More Support for Ukraine, But No NATO Involvement in Conflict: Scholz After Talks With Allies
16:26 GMT 19.04.2022 (Updated: 17:16 GMT 19.04.2022)
© MICHAEL KAPPELERGerman Finance Minister and candidate for Chancellor Olaf Scholz addresses a press conference following a video meeting with the heads of government of Germany's federal states at the Chancellery in Berlin on November 18, 2021.
© MICHAEL KAPPELER
The German chancellor took part in a video call with US President Joe Biden, Canadian Prime Minister Justin Trudeau and European allies. The parties discussed the conflict in Ukraine and possible support for Kiev.

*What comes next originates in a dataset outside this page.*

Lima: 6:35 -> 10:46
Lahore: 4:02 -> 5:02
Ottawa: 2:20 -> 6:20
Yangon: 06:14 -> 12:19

Moscow warned them against sending more weapons to Ukraine, noting that it perpetuates the conflict.
German Chancellor Olaf Scholz has stated that NATO will not be taking part in the conflict in Ukraine directly following consultations with allies via a video conference earlier today. At the same time, he vowed "maximum support" to Ukraine in the form of military shipments and financial backing.

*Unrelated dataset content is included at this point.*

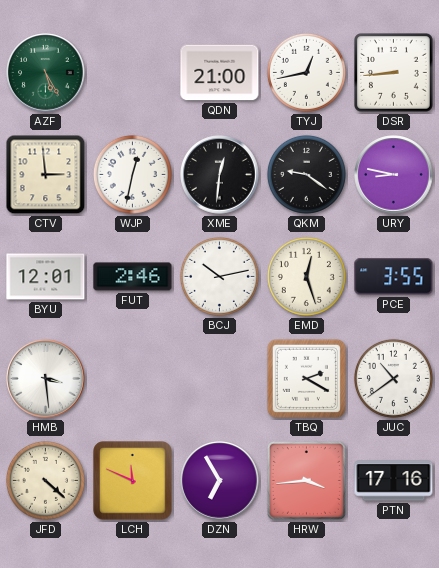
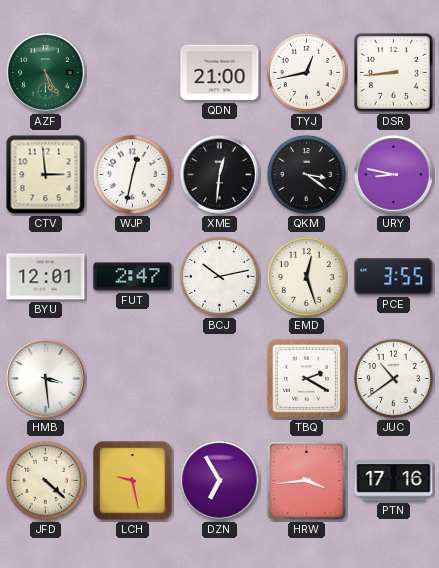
QKM: 9:21 -> 3:21
FUT: 2:46 -> 2:47
LCH: 11:49 -> 9:28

Scholz said that Berlina and Kiev currently discuss a list of weapons that can be sent to Ukraine. He added that upon approval, Berlin will immediately pay for the resulting list of military supplies and weapons.
At the same time, the chancellor elaborated that the German armed forces have no capacity to spare for Ukraine and all ordered weaponry will have to be produced by German industry.
Several members of NATO, including the US, previously dismissed the idea of the alliance taking part in the conflict in Ukraine, even in a limited capacity such as introducing a no-fly zone over the country. US President Joe Biden stated that NATO's participation could potentially trigger a Third World War, which might end up entailing an exchange of nuclear strikes.
Russia, which had launched the special military operation in Ukraine on 24 February in response to a request from the Donetsk and Lugansk People's Republics (DPR and LPR), has repeatedly warned the Western countries against sending weapons to Ukraine. Moscow cautioned these countries that their weaponry might end up in the hands of nationalist battalions and other ragtag paramilitary groups in the country and will be used uncontrollably.